On the representation of many-body interactions in water

TL;DR

This paper investigates how different approaches to modeling many-body interactions affect the accuracy of water potential energy surfaces and dipole moment surfaces, emphasizing the importance of explicit short-range terms for realistic simulations.

Contribution

It demonstrates that explicit short-range 2- and 3-body interactions are essential for accurate water models across phases and highlights the significance of a complete many-body dipole moment surface.

Findings

Explicit short-range interactions improve water potential accuracy.

Complete many-body dipole models are crucial for correct IR spectra.

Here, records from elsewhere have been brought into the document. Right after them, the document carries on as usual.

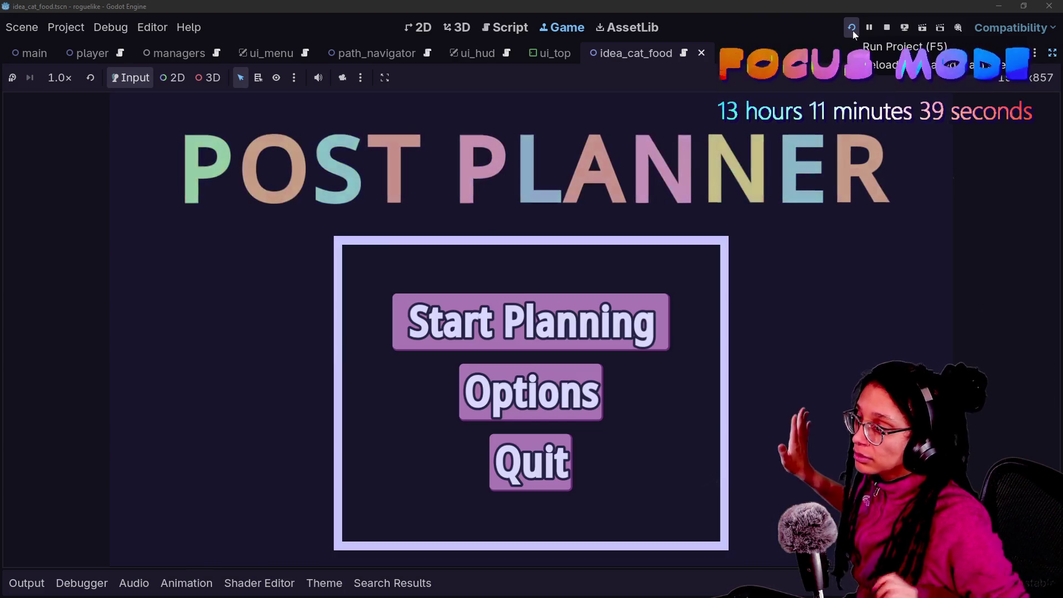
click(421, 297)
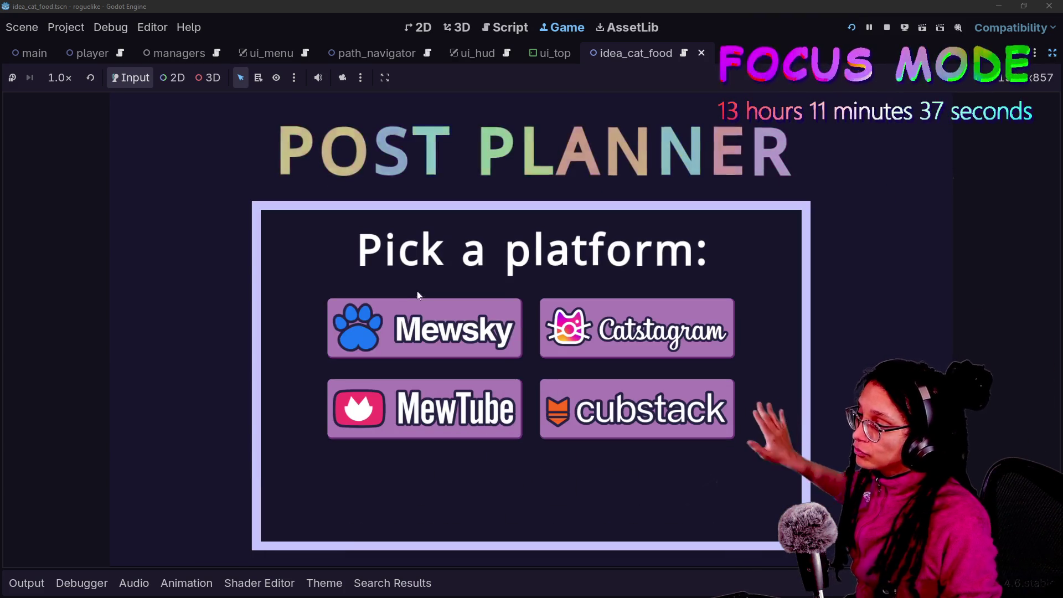
mouse_move(563, 357)
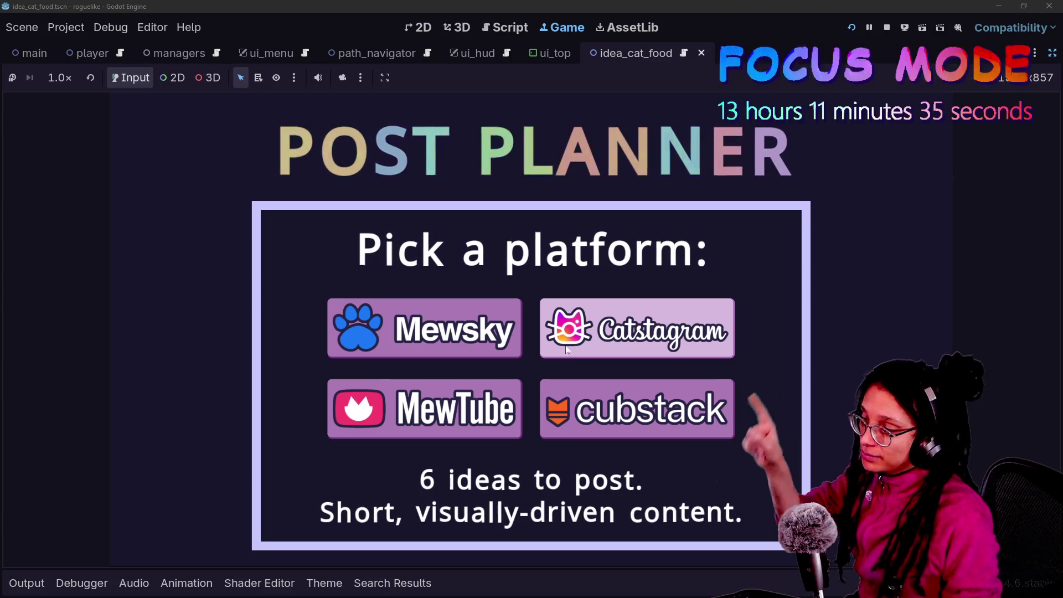
mouse_move(626, 427)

Physically correct integration of interactions enhances model reliability.

Abstract

Recent work has shown that the many-body expansion of the interaction energy can effectively be used to develop analytical representations of global potential energy surfaces (PESs) for water. In this study, the role of short- and long-range contri- butions at different orders is investigated by analyzing water potentials that treat the leading terms of the many-body expansion through implicit (i.e., TTM3-F and TTM4-F PESs) and explicit (i.e., WHBB and MB-pol PESs) representations. It is found that explicit short-range representations of 2-body and 3-body interactions along with a physically correct integration of short- and long-range contributions are necessary for an accurate representation of the water interactions from the gas to the condensed phase. Similarly, a complete many-body representation of the dipole moment surface is found to be crucial to reproducing the correct intensities of the infrared spectrum of liquid water.